Information-theoretic motivation

H(p, q) = -sum over i of p[i] · log(q[i])

Cross-entropy H(p, q) measures how 'surprised' you are if you believed q but reality is p. Minimum is achieved when q = p. For next-token prediction, p is the one-hot label (1.0 on the correct token, 0.0 elsewhere); q is the model's predicted distribution.

Simplification with one-hot labels

H(one_hot(c), q) = -log(q[c])

All terms in the sum are zero except where p[i]=1. So cross-entropy with a one-hot label is just negative log probability of the correct token. Minimize loss ↔ maximize log-likelihood of the right answer. Standard maximum-likelihood training.

Advertisement

Combined with softmax

loss = -log(softmax(z)[c])
     = -z[c] + log(sum over j of exp(z[j]))

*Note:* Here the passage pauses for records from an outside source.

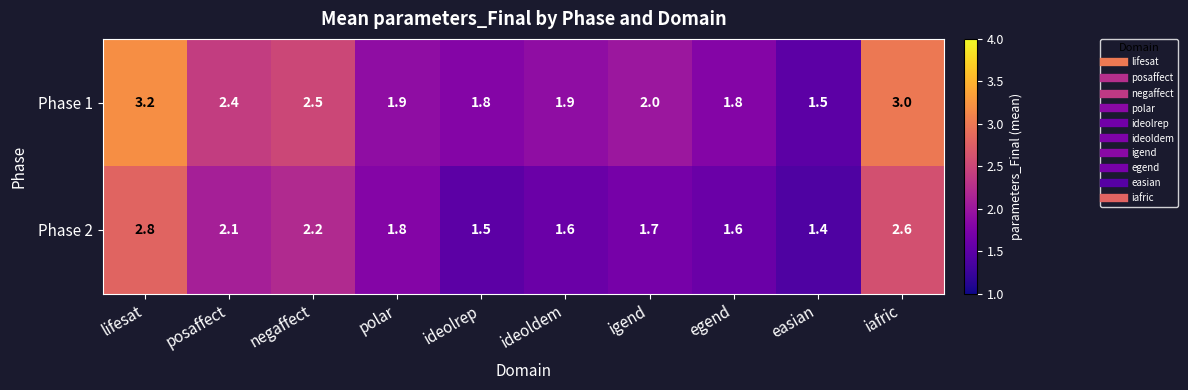

Reading left to right, transcribe all the data shown in this chart.

Phase 1: lifesat=3.2	posaffect=2.4	negaffect=2.5	polar=1.9	ideolrep=1.8	ideoldem=1.9	igend=2.0	egend=1.8	easian=1.5	iafric=3.0
Phase 2: lifesat=2.8	posaffect=2.1	negaffect=2.2	polar=1.8	ideolrep=1.5	ideoldem=1.6	igend=1.7	egend=1.6	easian=1.4	iafric=2.6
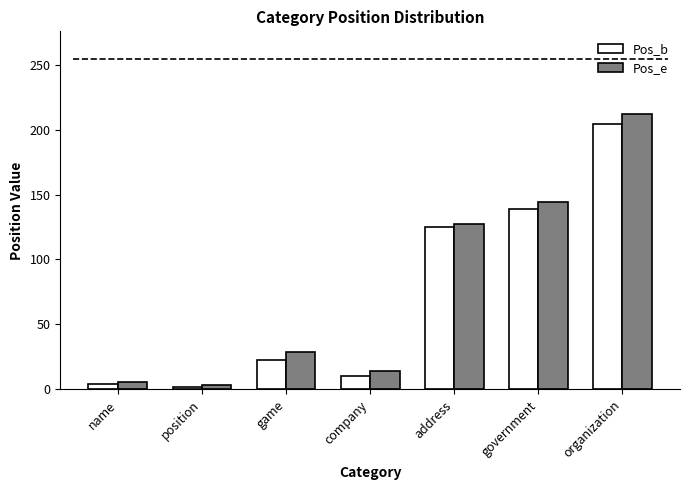

At which label is Pos_b closest to 103?

address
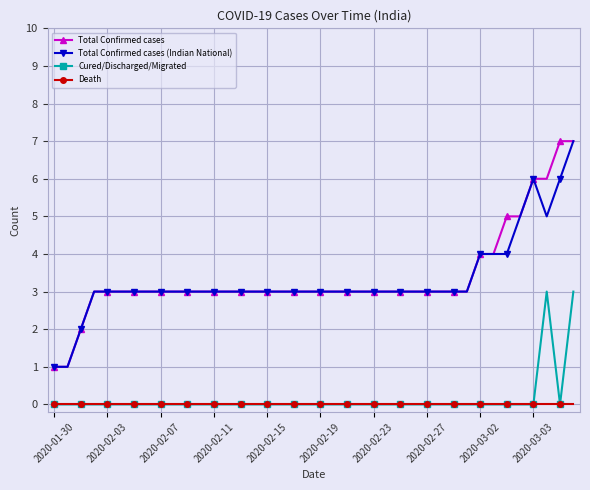

True or false: Total Confirmed cases and Death intersect in this chart.

False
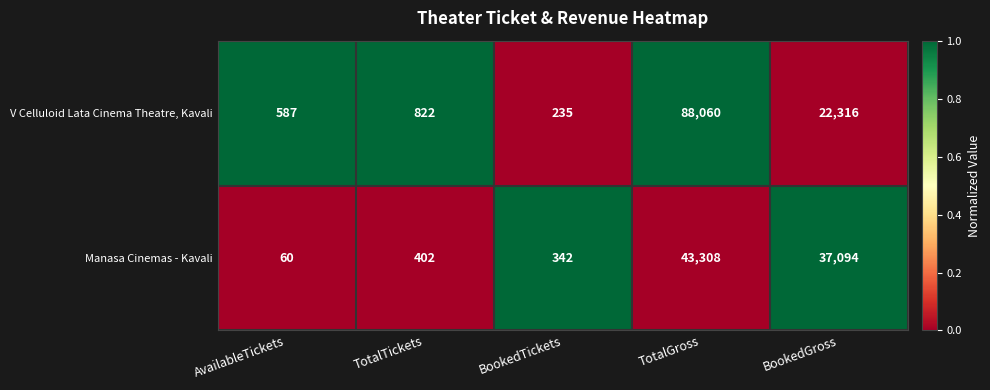

Which series changed the most between TotalTickets and BookedGross?

Manasa Cinemas - Kavali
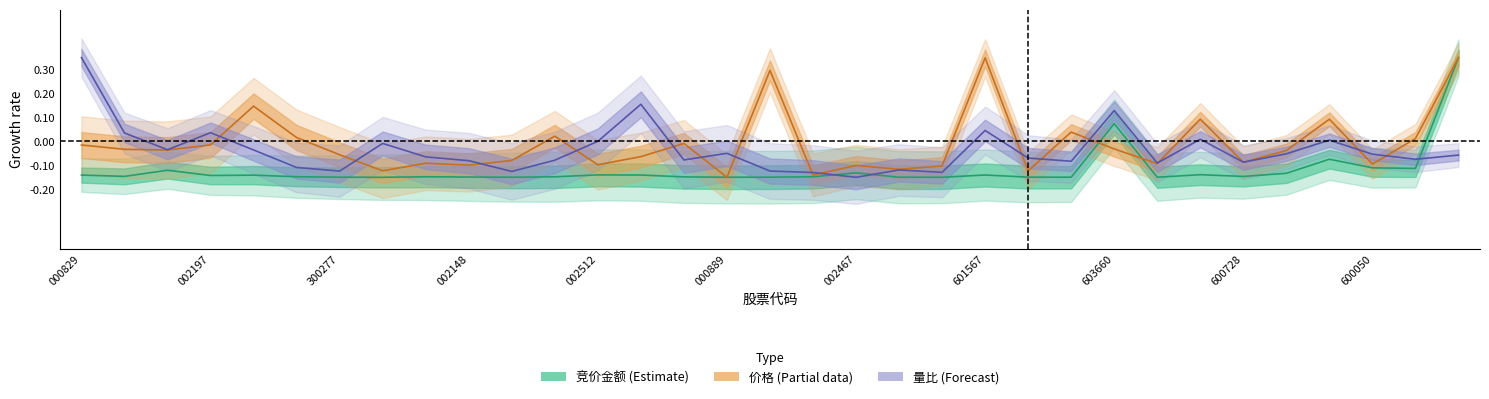

How many intersections are there between 竞价金额 and 价格?

5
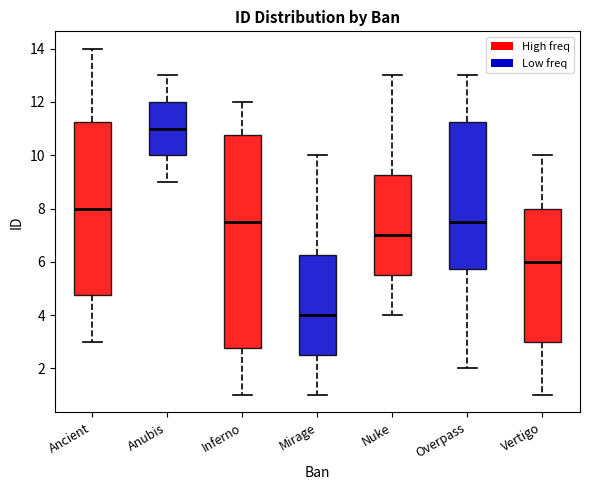

Comparing the boxes themselves (not the whiskers), which one is the tallest?

Inferno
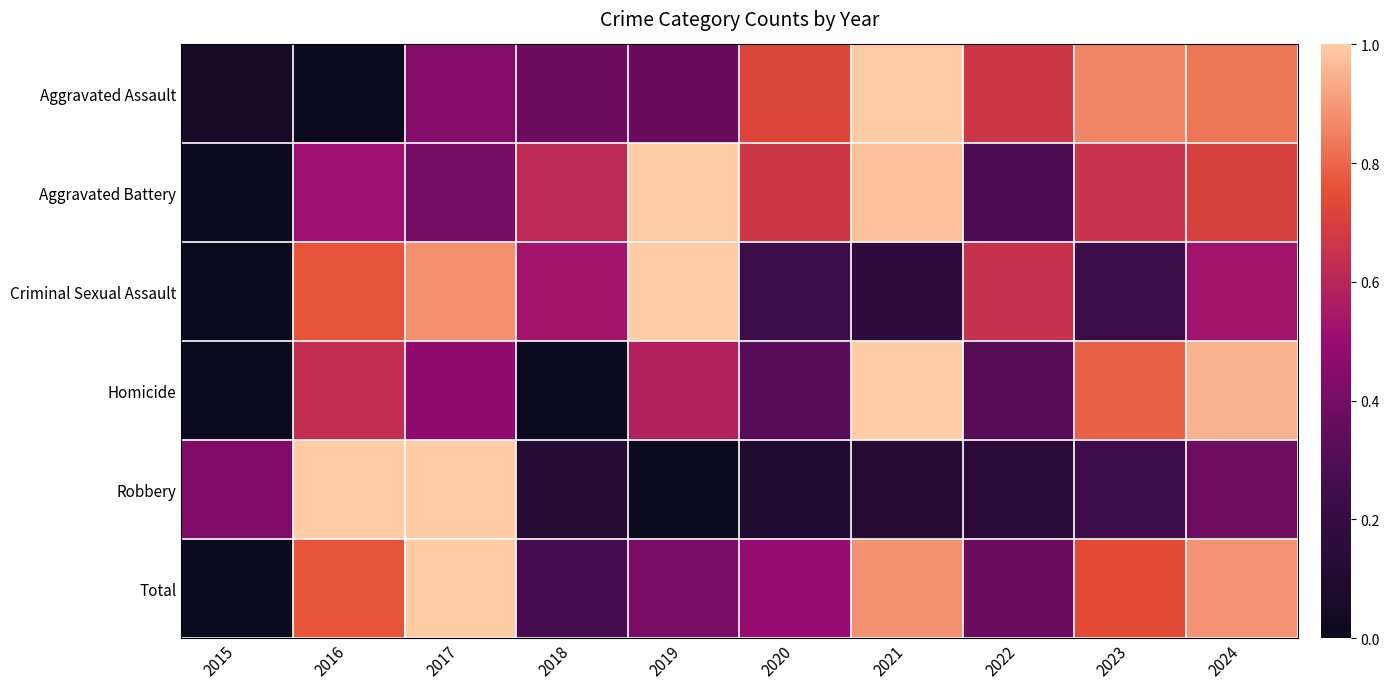

Reading right to left, extract all data points from this chart.

Aggravated Assault: 2024=0.8	2023=0.9	2022=0.7	2021=1.0	2020=0.7	2019=0.4	2018=0.4	2017=0.4	2016=0.0	2015=0.1
Aggravated Battery: 2024=0.7	2023=0.7	2022=0.3	2021=1.0	2020=0.7	2019=1.0	2018=0.6	2017=0.4	2016=0.5	2015=0.0
Criminal Sexual Assault: 2024=0.5	2023=0.2	2022=0.6	2021=0.2	2020=0.2	2019=1.0	2018=0.5	2017=0.9	2016=0.8	2015=0.0
Homicide: 2024=0.9	2023=0.8	2022=0.3	2021=1.0	2020=0.3	2019=0.6	2018=0.0	2017=0.5	2016=0.6	2015=0.0
Robbery: 2024=0.4	2023=0.2	2022=0.2	2021=0.1	2020=0.1	2019=0.0	2018=0.1	2017=1.0	2016=1.0	2015=0.4
Total: 2024=0.9	2023=0.7	2022=0.4	2021=0.9	2020=0.5	2019=0.4	2018=0.3	2017=1.0	2016=0.8	2015=0.0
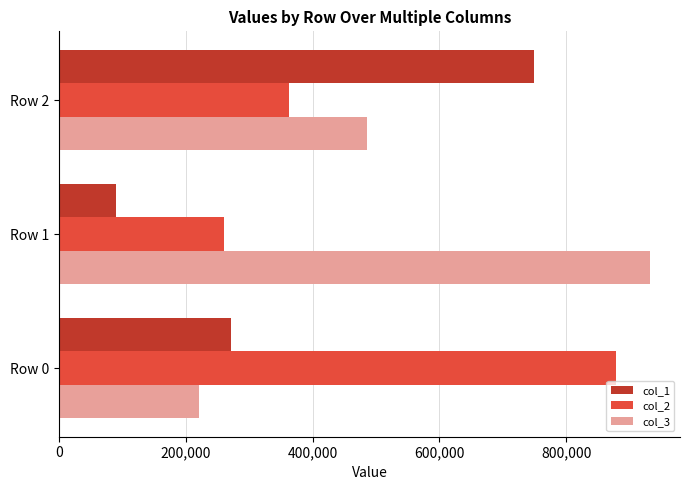

Is the value of col_3 at Row 0 greater than the value of col_1 at Row 0?

No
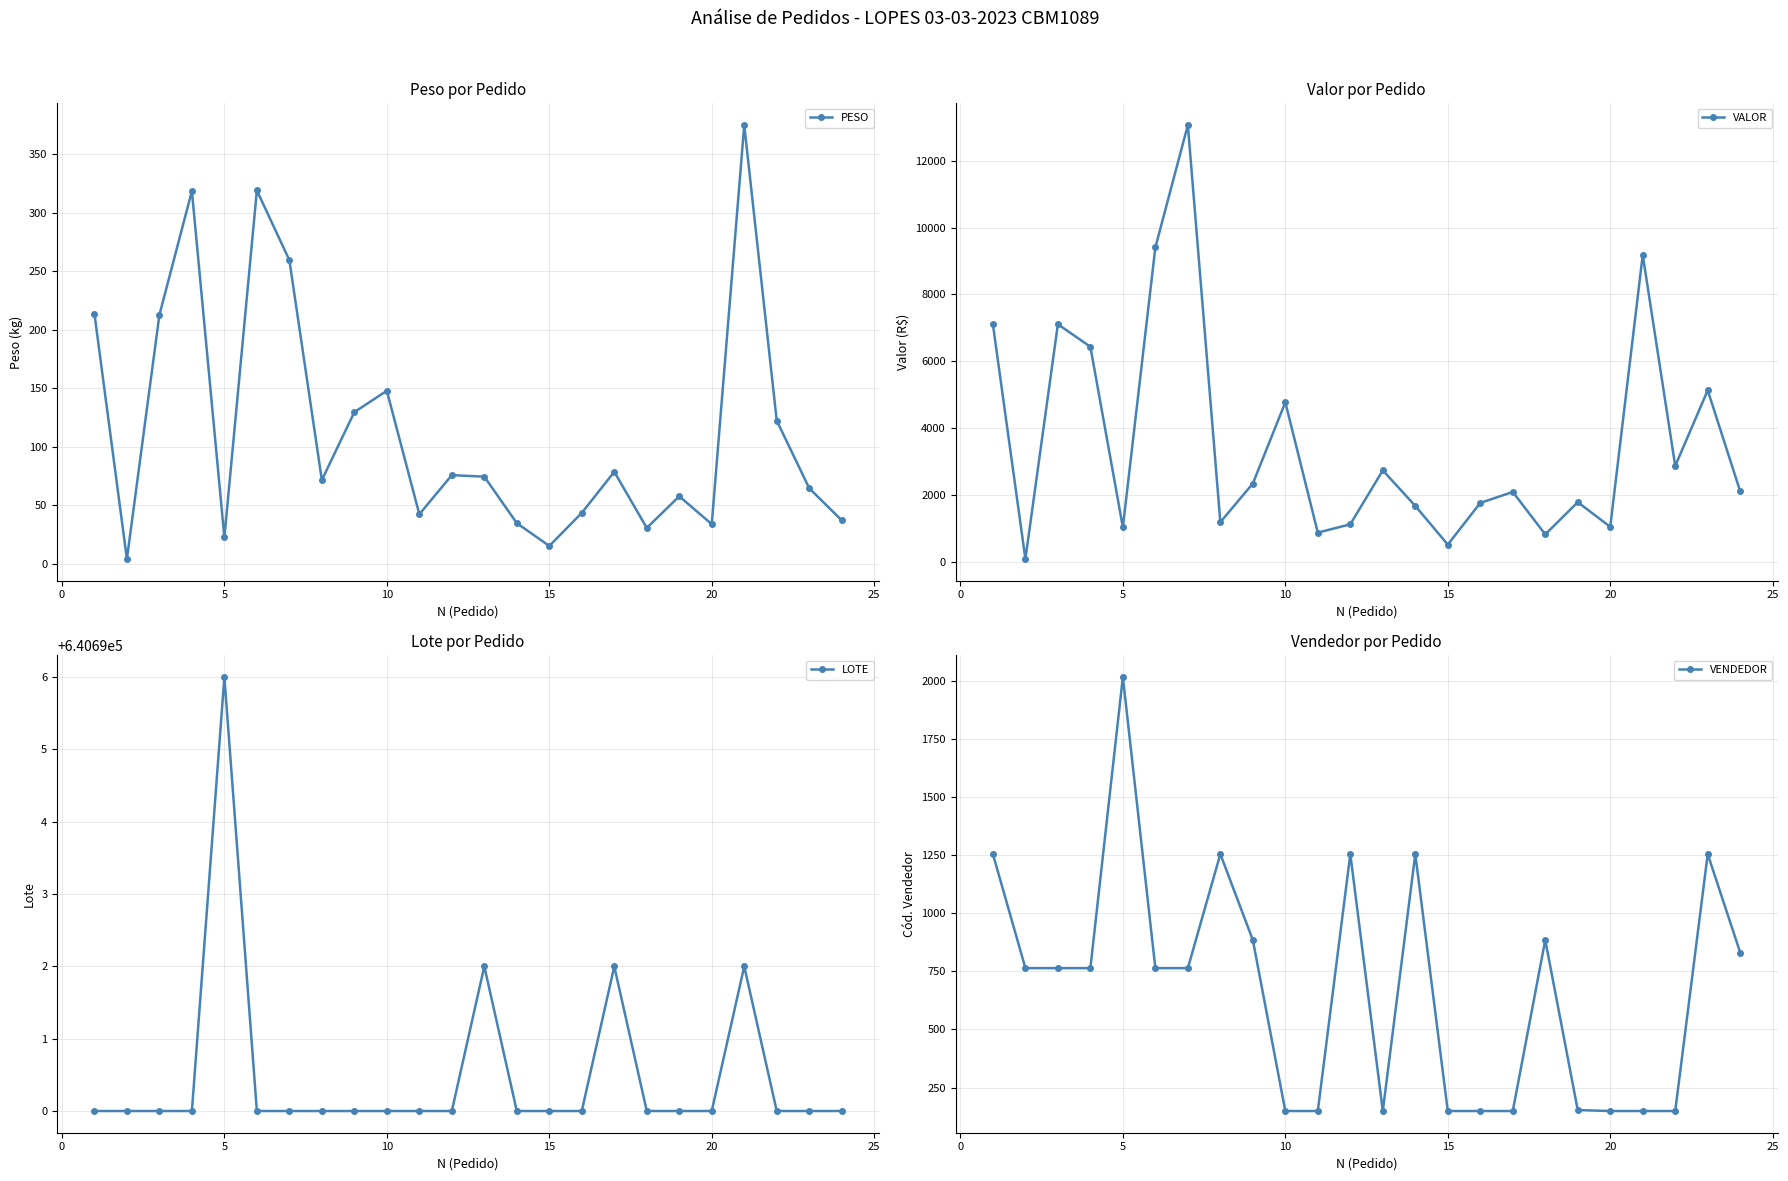

What is the difference between the maximum and minimum values in the VALOR series?

12978.8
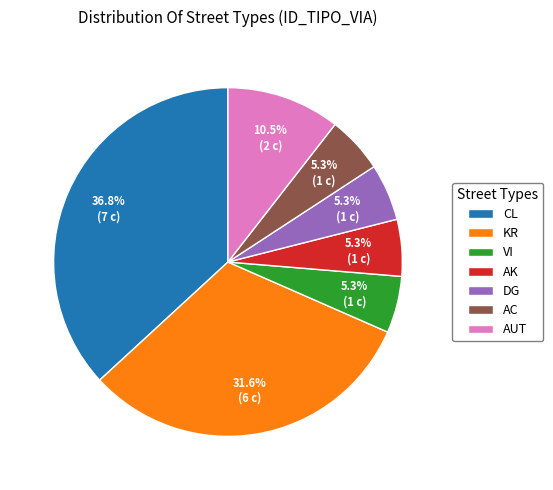

Count the number of slices in the pie.

7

The log of the softmax denominator is a 'log-sum-exp' (LSE) — well-studied, numerically stable to compute. PyTorch's F.cross_entropy(logits, target) fuses these operations for stability and speed; never compute softmax then log separately.

The miracle gradient

∂loss/∂z[i] = softmax(z)[i] - δ[i, c]

The gradient w.r.t. the logits is just predicted_probs minus the one-hot label. Simple, cheap, well-behaved. This is why softmax + cross-entropy is the default for classification — the gradient is the prediction error.

Per-token loss in sequence training

For sequence-level training: compute the loss at every position, average over the sequence (ignoring padding). For a B×N batch with V-token vocab, loss is a single scalar averaging over B·N positions. Gradient backprops through the whole transformer to update all weights.

Cross-entropy = -log(prob of correct token). Combined with softmax, gradient is just (probs - one_hot). Clean and stable.